1924 Summer White House Office. Coolidge used the dance hall, located above the general store, as his presidential office in August 1924.
The Plymouth Post Office, located in the former carriage barn attached to the General Store, is an operating United States Post Office.
The Aldrich House, currently the site's office, was the home of Carrie Brown, Calvin Coolidge's school teacher and later his stepmother. Later it was the home of Plymouth's first cheesemaker, Eugene Aldrich, and his daughter Ruth, who was known to all as "Midge." For many years Midge operated a tea room in this house. Built in the early 1800s, the house is a good example of "continuous New England architecture." Inclement weather could be avoided by going directly from the house to the barn. This building is open year-round and has special winter exhibits.

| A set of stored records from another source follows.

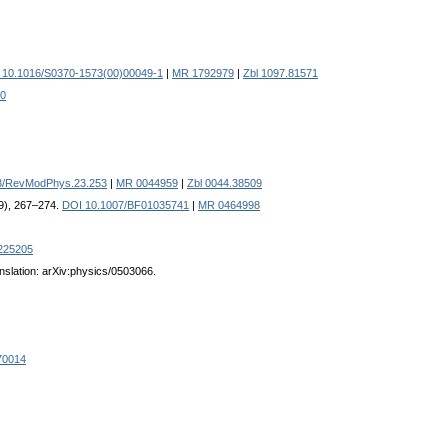
 10.1016/S0370-1573(00)00049-1
|
MR 1792979
|
Zbl 1097.81571
20
3/RevModPhys.23.253
|
MR 0044959
|
Zbl 0044.38509
69), 267–274.
DOI 10.1007/BF01035741
|
MR 0464998
225205
nslation: arXiv:physics/0503066.
70014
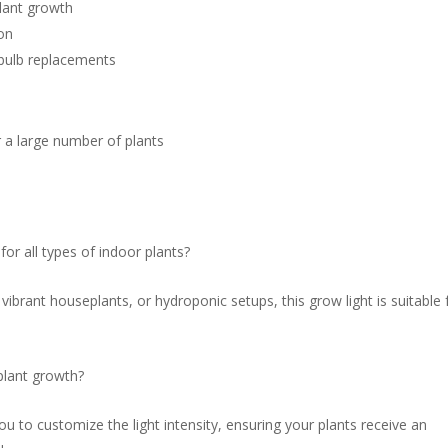
plant growth
ion
 bulb replacements
r a large number of plants
 all types of indoor plants?
ibrant houseplants, or hydroponic setups, this grow light is suitable 
 plant growth?
ou to customize the light intensity, ensuring your plants receive an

The Top of the Notch Cabins provided Plymouth tourists with modest, but comfortable accommodations. Made in the Boston area, they were shipped "flat" to Plymouth and assembled on the spot in 1927. "Midge" Aldrich operated these cabins, a gift shop and tea room called "Top of the Notch" for many years. The middle cabin has original furnishings and is open as an exhibit.
Top of the Notch Cabins
The Brown family farmhouse, at the southern end of the village, was built in 1869. This was one of Plymouth's outstanding farms, particularly under the care of James S. Brown. In 1879 the farm's production included 4,000 pounds of butter, 400 bushels of buckwheat, 350 bushels of oats, and 80 tons of hay. The garden area in front of the house, which is enclosed by the white picket fence, is the location of an earlier homestead of the Brown family. (Not open to the public.)
The serenity of the village and surrounding mountains is appropriately reflected in the simple granite headstone that marks the President's grave. Visitors are sometimes surprised that a President should be buried in such plain surroundings, but when Coolidge left the White House, he said, "We draw our Presidents from the people...I came from them."
Beyond the Brown House and across Route 100A (16 on map) is the grave site of President Coolidge. Seven generations of Coolidge’s are buried here. Established before 1800, this steep hillside cemetery is under the care of the Plymouth Cemetery Commissioners who are elected at the annual Town Meeting.